-- Instructions to follow --
Wherever the string "Left" appears in the entries below, return the line that holds it.
┄┄┄┄┄┄┄┄┄┄┄┄┄┄┄┄┄┄┄┄
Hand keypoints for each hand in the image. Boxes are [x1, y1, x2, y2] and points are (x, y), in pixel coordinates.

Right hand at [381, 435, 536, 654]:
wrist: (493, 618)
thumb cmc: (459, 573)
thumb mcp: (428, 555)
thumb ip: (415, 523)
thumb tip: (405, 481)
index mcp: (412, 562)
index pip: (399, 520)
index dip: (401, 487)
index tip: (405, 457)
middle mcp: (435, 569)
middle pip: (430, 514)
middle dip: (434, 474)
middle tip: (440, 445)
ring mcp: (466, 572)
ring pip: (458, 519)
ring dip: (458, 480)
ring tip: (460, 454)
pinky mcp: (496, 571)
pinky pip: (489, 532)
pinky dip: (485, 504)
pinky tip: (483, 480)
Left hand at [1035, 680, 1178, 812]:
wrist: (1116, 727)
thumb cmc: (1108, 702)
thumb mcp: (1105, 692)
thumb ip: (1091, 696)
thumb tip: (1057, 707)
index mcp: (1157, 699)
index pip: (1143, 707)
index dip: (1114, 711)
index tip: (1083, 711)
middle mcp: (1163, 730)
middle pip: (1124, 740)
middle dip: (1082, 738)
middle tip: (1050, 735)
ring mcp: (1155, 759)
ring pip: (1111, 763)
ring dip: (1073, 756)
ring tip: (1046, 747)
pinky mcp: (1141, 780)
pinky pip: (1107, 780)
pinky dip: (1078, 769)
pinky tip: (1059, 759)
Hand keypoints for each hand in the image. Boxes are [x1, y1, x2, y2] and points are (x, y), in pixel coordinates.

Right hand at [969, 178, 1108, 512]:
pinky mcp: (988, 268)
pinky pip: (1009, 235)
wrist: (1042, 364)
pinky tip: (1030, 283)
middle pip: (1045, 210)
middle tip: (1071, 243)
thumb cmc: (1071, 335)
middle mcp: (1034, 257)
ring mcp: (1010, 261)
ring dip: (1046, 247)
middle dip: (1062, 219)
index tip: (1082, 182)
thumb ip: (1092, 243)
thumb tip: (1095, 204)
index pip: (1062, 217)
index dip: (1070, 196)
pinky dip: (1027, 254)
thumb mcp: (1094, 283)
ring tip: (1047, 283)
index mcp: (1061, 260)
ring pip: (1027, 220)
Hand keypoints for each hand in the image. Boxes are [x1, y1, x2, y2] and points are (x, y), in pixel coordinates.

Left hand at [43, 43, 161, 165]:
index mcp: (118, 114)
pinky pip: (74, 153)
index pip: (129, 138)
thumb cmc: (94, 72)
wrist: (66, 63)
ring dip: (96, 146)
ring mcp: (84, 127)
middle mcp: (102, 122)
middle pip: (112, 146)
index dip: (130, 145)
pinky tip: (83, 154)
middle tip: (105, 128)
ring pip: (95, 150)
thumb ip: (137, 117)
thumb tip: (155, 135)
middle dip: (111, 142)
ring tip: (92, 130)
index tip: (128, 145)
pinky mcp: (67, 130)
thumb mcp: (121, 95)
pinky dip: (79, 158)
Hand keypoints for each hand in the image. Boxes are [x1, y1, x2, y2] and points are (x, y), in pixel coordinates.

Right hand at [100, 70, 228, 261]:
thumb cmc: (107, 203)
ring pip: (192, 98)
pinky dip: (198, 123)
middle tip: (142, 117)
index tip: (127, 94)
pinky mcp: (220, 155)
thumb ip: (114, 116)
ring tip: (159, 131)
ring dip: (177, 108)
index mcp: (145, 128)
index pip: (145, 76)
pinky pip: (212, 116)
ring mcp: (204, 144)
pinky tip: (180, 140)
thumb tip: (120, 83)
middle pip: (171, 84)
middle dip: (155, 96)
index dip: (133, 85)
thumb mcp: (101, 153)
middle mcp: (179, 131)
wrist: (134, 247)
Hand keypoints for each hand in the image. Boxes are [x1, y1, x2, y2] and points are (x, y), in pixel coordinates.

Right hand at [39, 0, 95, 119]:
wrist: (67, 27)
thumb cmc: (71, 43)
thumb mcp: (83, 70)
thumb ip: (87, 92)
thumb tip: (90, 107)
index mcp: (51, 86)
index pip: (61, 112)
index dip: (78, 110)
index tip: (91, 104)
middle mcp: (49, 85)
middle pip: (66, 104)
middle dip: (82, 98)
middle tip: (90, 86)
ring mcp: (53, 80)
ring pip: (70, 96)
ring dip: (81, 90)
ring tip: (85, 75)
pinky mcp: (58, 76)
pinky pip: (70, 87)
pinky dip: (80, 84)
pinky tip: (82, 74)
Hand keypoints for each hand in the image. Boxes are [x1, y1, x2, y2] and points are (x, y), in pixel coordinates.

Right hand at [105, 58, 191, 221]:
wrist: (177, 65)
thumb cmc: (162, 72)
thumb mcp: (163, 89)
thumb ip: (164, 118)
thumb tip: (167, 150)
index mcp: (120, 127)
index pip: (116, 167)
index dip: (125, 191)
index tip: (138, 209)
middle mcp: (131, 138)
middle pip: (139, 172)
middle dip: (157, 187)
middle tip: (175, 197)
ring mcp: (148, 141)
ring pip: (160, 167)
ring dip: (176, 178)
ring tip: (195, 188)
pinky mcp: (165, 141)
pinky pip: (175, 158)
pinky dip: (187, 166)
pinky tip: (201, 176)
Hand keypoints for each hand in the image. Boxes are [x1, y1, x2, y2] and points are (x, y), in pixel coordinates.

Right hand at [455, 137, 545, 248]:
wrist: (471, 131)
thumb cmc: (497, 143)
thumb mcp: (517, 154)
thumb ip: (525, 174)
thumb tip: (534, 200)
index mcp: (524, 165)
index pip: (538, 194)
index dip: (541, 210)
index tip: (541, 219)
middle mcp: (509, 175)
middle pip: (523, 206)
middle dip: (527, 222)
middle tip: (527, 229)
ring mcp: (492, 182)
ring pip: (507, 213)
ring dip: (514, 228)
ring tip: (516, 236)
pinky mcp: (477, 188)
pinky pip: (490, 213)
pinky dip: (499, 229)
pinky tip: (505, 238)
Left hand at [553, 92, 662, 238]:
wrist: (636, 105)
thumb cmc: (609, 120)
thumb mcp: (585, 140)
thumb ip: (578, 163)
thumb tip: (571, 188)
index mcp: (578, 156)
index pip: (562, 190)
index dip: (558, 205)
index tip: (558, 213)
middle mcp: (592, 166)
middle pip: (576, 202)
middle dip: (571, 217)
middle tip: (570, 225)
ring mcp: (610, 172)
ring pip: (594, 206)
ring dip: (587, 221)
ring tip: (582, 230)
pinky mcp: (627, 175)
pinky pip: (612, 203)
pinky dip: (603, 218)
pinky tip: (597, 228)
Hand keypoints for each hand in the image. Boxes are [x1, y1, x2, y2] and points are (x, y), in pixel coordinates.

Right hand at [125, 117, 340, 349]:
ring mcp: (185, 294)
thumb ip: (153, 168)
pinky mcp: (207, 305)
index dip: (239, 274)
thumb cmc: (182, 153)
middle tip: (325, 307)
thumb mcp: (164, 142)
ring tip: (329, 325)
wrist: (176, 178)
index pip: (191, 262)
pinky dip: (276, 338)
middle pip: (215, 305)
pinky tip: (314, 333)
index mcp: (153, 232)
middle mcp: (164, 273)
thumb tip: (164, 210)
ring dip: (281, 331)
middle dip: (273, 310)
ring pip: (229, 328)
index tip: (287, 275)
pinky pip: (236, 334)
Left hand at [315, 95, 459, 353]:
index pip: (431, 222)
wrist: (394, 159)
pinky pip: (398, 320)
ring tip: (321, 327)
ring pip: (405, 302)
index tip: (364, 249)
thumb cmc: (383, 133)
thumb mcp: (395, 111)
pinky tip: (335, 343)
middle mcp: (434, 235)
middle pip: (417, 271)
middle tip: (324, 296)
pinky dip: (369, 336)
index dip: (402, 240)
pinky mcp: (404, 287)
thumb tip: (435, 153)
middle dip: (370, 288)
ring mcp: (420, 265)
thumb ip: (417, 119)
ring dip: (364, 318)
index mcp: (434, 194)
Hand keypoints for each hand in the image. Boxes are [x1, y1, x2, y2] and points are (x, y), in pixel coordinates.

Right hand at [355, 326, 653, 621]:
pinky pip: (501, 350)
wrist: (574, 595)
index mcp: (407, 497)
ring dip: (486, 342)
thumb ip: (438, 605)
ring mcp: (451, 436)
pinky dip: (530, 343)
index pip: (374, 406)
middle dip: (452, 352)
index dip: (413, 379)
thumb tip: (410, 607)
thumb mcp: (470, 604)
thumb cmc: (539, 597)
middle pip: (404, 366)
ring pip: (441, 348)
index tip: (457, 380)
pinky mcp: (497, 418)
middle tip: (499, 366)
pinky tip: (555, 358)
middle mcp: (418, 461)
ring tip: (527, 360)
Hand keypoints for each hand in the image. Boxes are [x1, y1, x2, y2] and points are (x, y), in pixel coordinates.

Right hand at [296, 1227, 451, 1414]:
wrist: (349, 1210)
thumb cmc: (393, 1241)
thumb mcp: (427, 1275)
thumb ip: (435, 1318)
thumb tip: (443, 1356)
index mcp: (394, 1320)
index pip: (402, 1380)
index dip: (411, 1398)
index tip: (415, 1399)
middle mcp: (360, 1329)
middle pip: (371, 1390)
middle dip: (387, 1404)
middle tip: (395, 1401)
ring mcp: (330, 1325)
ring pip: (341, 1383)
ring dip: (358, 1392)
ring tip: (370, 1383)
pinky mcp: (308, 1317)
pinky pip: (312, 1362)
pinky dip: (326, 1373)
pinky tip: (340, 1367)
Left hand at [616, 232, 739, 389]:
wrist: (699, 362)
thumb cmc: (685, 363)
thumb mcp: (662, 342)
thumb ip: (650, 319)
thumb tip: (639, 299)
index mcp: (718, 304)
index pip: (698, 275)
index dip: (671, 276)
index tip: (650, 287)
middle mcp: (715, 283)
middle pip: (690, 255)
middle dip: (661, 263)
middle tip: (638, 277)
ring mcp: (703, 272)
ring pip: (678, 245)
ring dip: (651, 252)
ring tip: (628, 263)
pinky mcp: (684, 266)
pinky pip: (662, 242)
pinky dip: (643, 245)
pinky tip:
┄┄┄┄┄┄┄┄┄┄┄┄┄┄┄┄┄┄┄┄
-- Task output --
Left hand at [1035, 680, 1178, 812]:
Left hand at [43, 43, 161, 165]:
Left hand at [553, 92, 662, 238]:
Left hand at [315, 95, 459, 353]:
Left hand at [616, 232, 739, 389]:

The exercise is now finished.